Retailers and logistics professionals alike are looking to the second half of the year for a potential upswing. Peak shipping season occurs in the summer, which is in preparation for peak shopping season over the holidays.
Yet disruption could occur on the West Coast if labor issues can’t be settled. This week, ports from Los Angeles to Seattle reported closures and slowdowns as ongoing union disputes boil over, CNBC reported. NRF called on the Biden administration to intervene.

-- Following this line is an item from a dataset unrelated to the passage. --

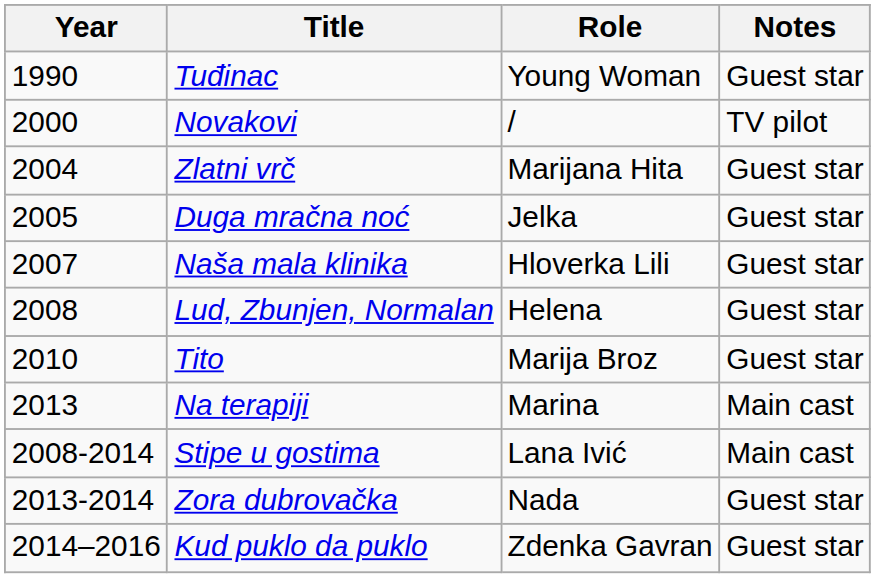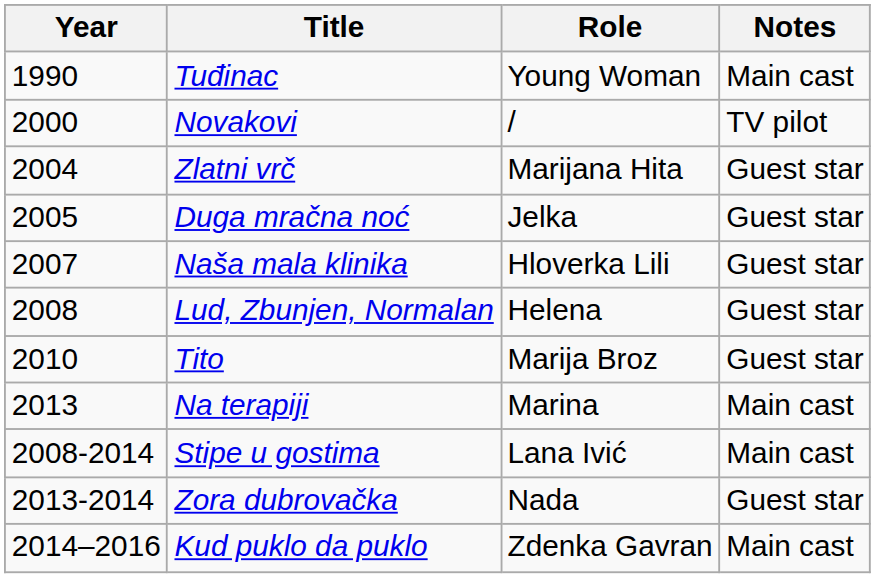Tuđinac | Notes: Guest star -> Main cast
Kud puklo da puklo | Notes: Guest star -> Main cast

“Cargo volume is lower than last year but retailers are entering the busiest shipping season of the year bringing in holiday merchandise. The last thing retailers and other shippers need is ongoing disruption at the ports,” aid NRF Vice President for Supply Chain and Customs Policy Jonathan Gold said. “If labor and management can’t reach agreement and operate smoothly and efficiently, retailers will have no choice but to continue to take their cargo to East Coast and Gulf Coast gateways. We continue to urge the administration to step in and help the parties reach an agreement and end the disruptions so operations can return to normal. We’ve had enough unavoidable supply chain issues the past two years. This is not the time for one that can be avoided.”